業界内で品目ごとの分業はあるが、首位が独走し、その力は際立っている。

順位 企業名 売上高

(億円) 1 AGC 20,358 2 日本板硝子 7,635 3 HOYA 7,235 4 日本電気硝子 3,246 5 セントラル硝子 1,693

(出典:業界動向サーチ、2023年9月4閲覧)

生産の社会化は生産力の発展の必然の帰結である。問題はそれが私的所有の下にあるという弁証法的対立である。後にみるように、株式会社はこの対立を解消するひとつの形式である。しかし、その株式会社も変質し、それが歴史上に出現した時のような輝きはない。

独占化の日本的背景

以上みてきたように、日本の企業社会での寡独化は進行し、各業界に1兆円を超える大企業が出現している。もちろん、上位の巨大企業間で競争が展開しているが、それは自由競争と呼べるものではない。

こうした状況を生み出した二つの原因がある。ひとつは外国資本との競争、つまりグローバリズムの展開であり、もうひとつは国内要因だが、独占禁止法の後退、表現をかえればその守護者たる公正取引委員会の弱体化である。後者からみていこう。

新日鉄・住友金属の合併

公正取引委員会の力を決定的に弱めたのは2012年の両者の合併であった。

公正取引委員会は本合併をどうして認めたのか。「言い訳」とよめる長文の報告書が発表されている。

事実上の新日鉄の子会社である二社を両社(新日鉄と住友金属)との競争関係にあるとして、無理に舞台を設定している。

T社:新日鉄の持ち株比率20.5%、新日鉄は第1位株主 G社:同持ち株比率15.7%、同じく新日鉄は第1位株主

「二社とは結合関係にあるものの、一定の競合関係が存在すると認められ」(公正取引委員会)、「(平成23年度:事例2)新日本製鐵(株)と住友金属工業(株)の合併」(以下、「報告書」とする)、p.2)

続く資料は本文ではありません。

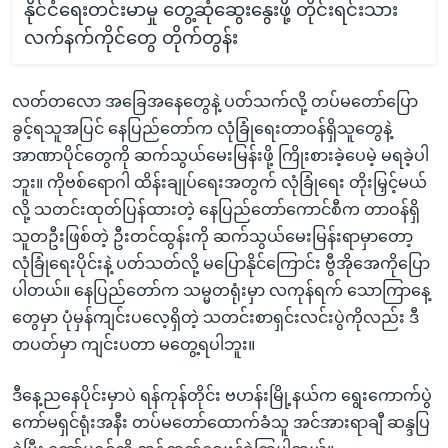
နိုင်ငံရေးတင်းမာမှု တွေ့ဆုံဆွေးနွေးဖို့ တိုင်းရင်းသား
လက်နက်ကိုင်တွေ တိုက်တွန်း
လတ်တလော အခြေအနေတွေနဲ့ ပတ်သက်လို့ တပ်မတော်ပြော
ခွင့်ရသူအပြင် နေပြည်တော်က လုံခြုံရေးတာဝန်ရှိသူတွေနဲ့
အာဏာပိုင်တွေကို ဆက်သွယ်မေးမြန်းဖို့ ကြိုးစားခဲ့ပေမဲ့ မရခဲ့ပါ
ဘူး။ ကိုဗစ်ရောဂါ ထိန်းချုပ်ရေးအတွက် လုံခြုံရေး တိုးမြှင့်မယ်
လို့ သတင်းထုတ်ပြန်ထားတဲ့ နေပြည်တော်ကောင်စီက တာဝန်ရှိ
သူတဦးဖြစ်တဲ့ ဦးတင်ထွန်းကို ဆက်သွယ်မေးမြန်းရာမှာတော့
လုံခြုံရေးပိုင်းနဲ့ ပတ်သတ်လို့ မပြောနိုင်ကြောင်း ဗွီအိုအေကိုပြော
ပါတယ်။ နေပြည်တော်က သမ္မတရုံးမှာ လကုန်ရက် သောကြာနေ့
တွေမှာ ပုံမှန်ကျင်းပလေ့ရှိတဲ့ သတင်းစာရှင်းလင်းပွဲကိုလည်း ဒီ
တပတ်မှာ ကျင်းပတာ မတွေ့ရပါဘူး။
ဒီနေ့ညနေပိုင်းမှာပဲ ရန်ကုန်တိုင်း ဗဟန်းမြို့နယ်က ရွေးကောက်ပွဲ
ကော်မရှင်ရုံးအနီး တပ်မတော်ထောက်ခံသူ အင်အားရာချီ ဆန္ဒပြ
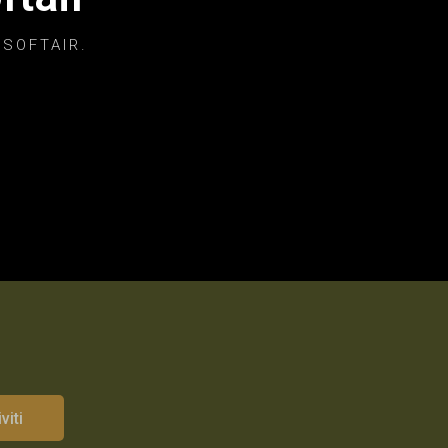
 SOFTAIR.
viti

常識では子会社が親会社の競争相手になるわけがない。報告書は、紙の上での競争を創作している。

続けて報告書は、鉄鋼の各主要製品について独占状況を検討している。

無方向性電磁鋼板 (報告書、p.7)

この表を掲げて、公正取引委員会は正直に次のように言う。

また、本件合併により無方向性電磁鋼板の国内市場における事業者が3社から2社になることから、各事業者の供給余力の状況、輸入圧力の程度や需要者からの競争圧力の程度等によっては、当事会社グループとその競争事業者が協調的行動をとることにより、価格等をある程度自由に左右することができる状態が現出するおそれがある(報告書、p.7)

これを読めば、本合併申請は公正な競争を阻害するおそれがあるから却下に違いないと誰しも思う。

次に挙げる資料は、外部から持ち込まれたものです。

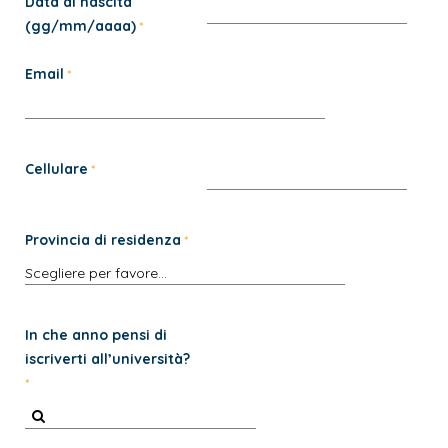
Data di nascita
(gg/mm/aaaa)
Email
Cellulare
Provincia di residenza
In che anno pensi di
iscriverti all’università?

大型合併を認める条件のひとつに輸入圧力という概念がある。つまり海外からの強い競争圧力にさらされているかどうかである。今日風に言えば、グローバリズムである。製品を高グレード品と低グレード品に分け、前者では輸入圧力はないと判断している。

当時は、日本の製鋼業界の技術力は秀れており輸出競争力は格段に高く、海外からの競争など問題にならないという、今から思えば“夢のよう”な話である(報告書、p.8)。問題は海外でなく国内の需要者である。合併によって独占価格が形成され易くなる、買い手にしてみればそれがいやでも供給先を変えられない。

本件合併により高グレードの製品において顕著に、当事会社グループが単独で価格等をある程度自由に左右することができる状態が容易に現出し得ることから、本件合併が競争を実質的に制限することとなると考えられる(報告書、p.9)

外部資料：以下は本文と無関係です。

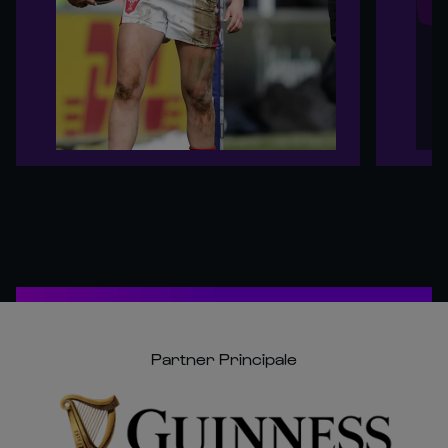
Partner Principale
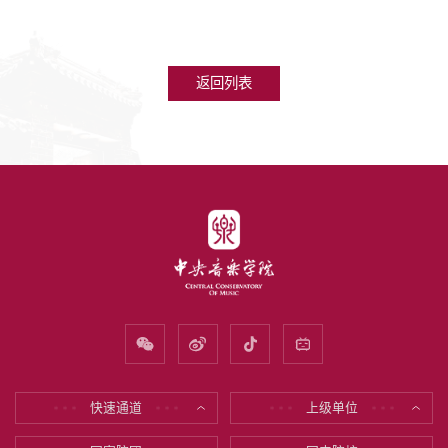
返回列表
快速通道
上级单位
* * *
* * *
* * *
* * *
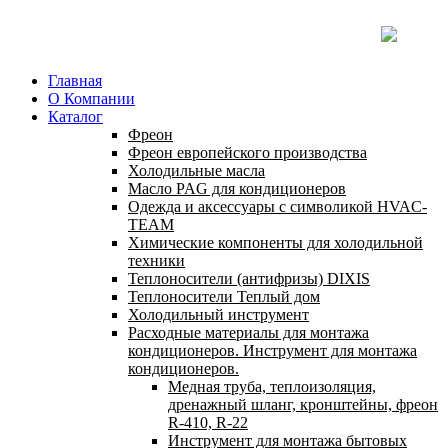
Главная
О Компании
Каталог
Фреон
Фреон европейского производства
Холодильные масла
Масло PAG для кондиционеров
Одежда и аксессуары с символикой HVAC-
TEAM
Химические компоненты для холодильной
техники
Теплоносители (антифризы) DIXIS
Теплоносители Теплый дом
Холодильный инструмент
Расходные материалы для монтажа
кондиционеров. Инструмент для монтажа
кондиционеров.
Медная труба, теплоизоляция,
дренажный шланг, кронштейны, фреон
R-410, R-22
Инструмент для монтажа бытовых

この引用の最後の一文は「報告書」で何度も繰り返される。

ところが、判断の前にカラクリがあった。「競争制限の判定にならないように合併当事者が問題解消措置なるものを申し出る」のだ。

合併でたとえ価格が上がっても、合併前の価格で大口ユーザーに売ることを約束する。具体的には住友金属が住友商事という大口取引先に「平均生産費用に相当する価格で供給する」(報告書、p.10)ことを約束する。

これこそ自由競争の制限のように見えてしまうが、公正取引委員会は、この事前措置を受けて次のように結論を下す。

前記検討のとおり、当事会社が申し出た問題解決措置により、本件合併が無方向性電磁鋼板の取引分野における競争を実質的に制限することとはならないと考えられる(報告書、p.11)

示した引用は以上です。